■ Data shown
-------------------------
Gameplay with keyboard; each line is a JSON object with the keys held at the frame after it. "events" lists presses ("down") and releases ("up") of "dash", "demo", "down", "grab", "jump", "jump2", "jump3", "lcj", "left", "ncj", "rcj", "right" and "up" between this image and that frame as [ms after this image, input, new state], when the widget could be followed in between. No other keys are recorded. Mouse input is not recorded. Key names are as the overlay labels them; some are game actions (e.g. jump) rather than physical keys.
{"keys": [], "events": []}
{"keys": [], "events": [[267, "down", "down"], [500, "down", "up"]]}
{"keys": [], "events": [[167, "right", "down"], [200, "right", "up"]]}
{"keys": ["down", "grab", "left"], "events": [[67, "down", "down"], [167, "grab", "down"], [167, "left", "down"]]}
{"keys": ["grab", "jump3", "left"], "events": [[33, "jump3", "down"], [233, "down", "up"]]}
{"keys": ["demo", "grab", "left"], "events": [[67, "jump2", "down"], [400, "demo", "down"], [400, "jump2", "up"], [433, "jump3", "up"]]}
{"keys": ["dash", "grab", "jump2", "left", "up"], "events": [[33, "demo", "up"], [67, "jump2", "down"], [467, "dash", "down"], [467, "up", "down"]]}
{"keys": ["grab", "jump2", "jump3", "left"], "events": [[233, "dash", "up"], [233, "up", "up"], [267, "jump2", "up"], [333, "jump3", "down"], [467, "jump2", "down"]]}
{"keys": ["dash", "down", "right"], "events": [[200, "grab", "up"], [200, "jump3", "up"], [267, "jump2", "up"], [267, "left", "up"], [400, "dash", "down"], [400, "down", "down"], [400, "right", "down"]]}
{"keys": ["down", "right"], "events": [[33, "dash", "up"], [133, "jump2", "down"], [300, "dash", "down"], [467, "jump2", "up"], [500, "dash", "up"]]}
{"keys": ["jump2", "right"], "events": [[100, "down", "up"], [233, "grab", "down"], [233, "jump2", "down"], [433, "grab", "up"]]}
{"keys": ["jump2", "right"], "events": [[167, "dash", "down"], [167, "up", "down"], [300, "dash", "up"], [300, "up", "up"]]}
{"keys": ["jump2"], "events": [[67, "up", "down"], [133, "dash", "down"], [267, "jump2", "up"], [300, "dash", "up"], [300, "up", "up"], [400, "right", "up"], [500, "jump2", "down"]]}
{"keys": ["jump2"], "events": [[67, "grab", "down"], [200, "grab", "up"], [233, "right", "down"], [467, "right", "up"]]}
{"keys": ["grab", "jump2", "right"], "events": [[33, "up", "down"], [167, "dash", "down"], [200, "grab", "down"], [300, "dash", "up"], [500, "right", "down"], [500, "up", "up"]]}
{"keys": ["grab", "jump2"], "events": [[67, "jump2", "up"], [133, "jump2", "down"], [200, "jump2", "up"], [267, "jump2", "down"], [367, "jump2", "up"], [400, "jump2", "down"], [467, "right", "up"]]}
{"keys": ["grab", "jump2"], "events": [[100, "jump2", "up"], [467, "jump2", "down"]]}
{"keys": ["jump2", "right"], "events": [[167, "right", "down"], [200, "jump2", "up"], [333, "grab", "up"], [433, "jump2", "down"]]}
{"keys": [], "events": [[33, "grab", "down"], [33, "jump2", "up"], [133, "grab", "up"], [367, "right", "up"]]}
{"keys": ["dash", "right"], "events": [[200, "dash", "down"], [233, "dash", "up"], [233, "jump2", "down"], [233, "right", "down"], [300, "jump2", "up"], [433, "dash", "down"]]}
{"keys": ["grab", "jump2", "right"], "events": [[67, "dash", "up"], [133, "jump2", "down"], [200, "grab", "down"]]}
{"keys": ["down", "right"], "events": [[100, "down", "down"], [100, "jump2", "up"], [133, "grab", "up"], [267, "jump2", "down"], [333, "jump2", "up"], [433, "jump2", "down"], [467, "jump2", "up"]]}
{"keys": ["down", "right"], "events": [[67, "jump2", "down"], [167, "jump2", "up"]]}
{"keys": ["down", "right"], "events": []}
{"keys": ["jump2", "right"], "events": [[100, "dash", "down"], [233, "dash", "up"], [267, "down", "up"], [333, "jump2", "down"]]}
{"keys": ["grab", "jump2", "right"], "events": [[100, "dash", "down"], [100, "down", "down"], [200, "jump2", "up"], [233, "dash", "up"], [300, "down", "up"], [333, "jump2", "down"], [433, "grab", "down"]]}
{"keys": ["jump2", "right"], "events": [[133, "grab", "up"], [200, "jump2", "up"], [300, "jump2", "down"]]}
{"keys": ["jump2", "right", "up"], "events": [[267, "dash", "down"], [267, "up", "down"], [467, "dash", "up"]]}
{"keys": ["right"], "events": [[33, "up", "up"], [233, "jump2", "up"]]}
-------------------------
■ Exercise objective
What is needed is the full listing, reproduced exactly.

■ Answer below
Gameplay with keyboard; each line is a JSON object with the keys held at the frame after it. "events" lists presses ("down") and releases ("up") of "dash", "demo", "down", "grab", "jump", "jump2", "jump3", "lcj", "left", "ncj", "rcj", "right" and "up" between this image and that frame as [ms after this image, input, new state], when the widget could be followed in between. No other keys are recorded. Mouse input is not recorded. Key names are as the overlay labels them; some are game actions (e.g. jump) rather than physical keys.
{"keys": [], "events": []}
{"keys": [], "events": [[267, "down", "down"], [500, "down", "up"]]}
{"keys": [], "events": [[167, "right", "down"], [200, "right", "up"]]}
{"keys": ["down", "grab", "left"], "events": [[67, "down", "down"], [167, "grab", "down"], [167, "left", "down"]]}
{"keys": ["grab", "jump3", "left"], "events": [[33, "jump3", "down"], [233, "down", "up"]]}
{"keys": ["demo", "grab", "left"], "events": [[67, "jump2", "down"], [400, "demo", "down"], [400, "jump2", "up"], [433, "jump3", "up"]]}
{"keys": ["dash", "grab", "jump2", "left", "up"], "events": [[33, "demo", "up"], [67, "jump2", "down"], [467, "dash", "down"], [467, "up", "down"]]}
{"keys": ["grab", "jump2", "jump3", "left"], "events": [[233, "dash", "up"], [233, "up", "up"], [267, "jump2", "up"], [333, "jump3", "down"], [467, "jump2", "down"]]}
{"keys": ["dash", "down", "right"], "events": [[200, "grab", "up"], [200, "jump3", "up"], [267, "jump2", "up"], [267, "left", "up"], [400, "dash", "down"], [400, "down", "down"], [400, "right", "down"]]}
{"keys": ["down", "right"], "events": [[33, "dash", "up"], [133, "jump2", "down"], [300, "dash", "down"], [467, "jump2", "up"], [500, "dash", "up"]]}
{"keys": ["jump2", "right"], "events": [[100, "down", "up"], [233, "grab", "down"], [233, "jump2", "down"], [433, "grab", "up"]]}
{"keys": ["jump2", "right"], "events": [[167, "dash", "down"], [167, "up", "down"], [300, "dash", "up"], [300, "up", "up"]]}
{"keys": ["jump2"], "events": [[67, "up", "down"], [133, "dash", "down"], [267, "jump2", "up"], [300, "dash", "up"], [300, "up", "up"], [400, "right", "up"], [500, "jump2", "down"]]}
{"keys": ["jump2"], "events": [[67, "grab", "down"], [200, "grab", "up"], [233, "right", "down"], [467, "right", "up"]]}
{"keys": ["grab", "jump2", "right"], "events": [[33, "up", "down"], [167, "dash", "down"], [200, "grab", "down"], [300, "dash", "up"], [500, "right", "down"], [500, "up", "up"]]}
{"keys": ["grab", "jump2"], "events": [[67, "jump2", "up"], [133, "jump2", "down"], [200, "jump2", "up"], [267, "jump2", "down"], [367, "jump2", "up"], [400, "jump2", "down"], [467, "right", "up"]]}
{"keys": ["grab", "jump2"], "events": [[100, "jump2", "up"], [467, "jump2", "down"]]}
{"keys": ["jump2", "right"], "events": [[167, "right", "down"], [200, "jump2", "up"], [333, "grab", "up"], [433, "jump2", "down"]]}
{"keys": [], "events": [[33, "grab", "down"], [33, "jump2", "up"], [133, "grab", "up"], [367, "right", "up"]]}
{"keys": ["dash", "right"], "events": [[200, "dash", "down"], [233, "dash", "up"], [233, "jump2", "down"], [233, "right", "down"], [300, "jump2", "up"], [433, "dash", "down"]]}
{"keys": ["grab", "jump2", "right"], "events": [[67, "dash", "up"], [133, "jump2", "down"], [200, "grab", "down"]]}
{"keys": ["down", "right"], "events": [[100, "down", "down"], [100, "jump2", "up"], [133, "grab", "up"], [267, "jump2", "down"], [333, "jump2", "up"], [433, "jump2", "down"], [467, "jump2", "up"]]}
{"keys": ["down", "right"], "events": [[67, "jump2", "down"], [167, "jump2", "up"]]}
{"keys": ["down", "right"], "events": []}
{"keys": ["jump2", "right"], "events": [[100, "dash", "down"], [233, "dash", "up"], [267, "down", "up"], [333, "jump2", "down"]]}
{"keys": ["grab", "jump2", "right"], "events": [[100, "dash", "down"], [100, "down", "down"], [200, "jump2", "up"], [233, "dash", "up"], [300, "down", "up"], [333, "jump2", "down"], [433, "grab", "down"]]}
{"keys": ["jump2", "right"], "events": [[133, "grab", "up"], [200, "jump2", "up"], [300, "jump2", "down"]]}
{"keys": ["jump2", "right", "up"], "events": [[267, "dash", "down"], [267, "up", "down"], [467, "dash", "up"]]}
{"keys": ["right"], "events": [[33, "up", "up"], [233, "jump2", "up"]]}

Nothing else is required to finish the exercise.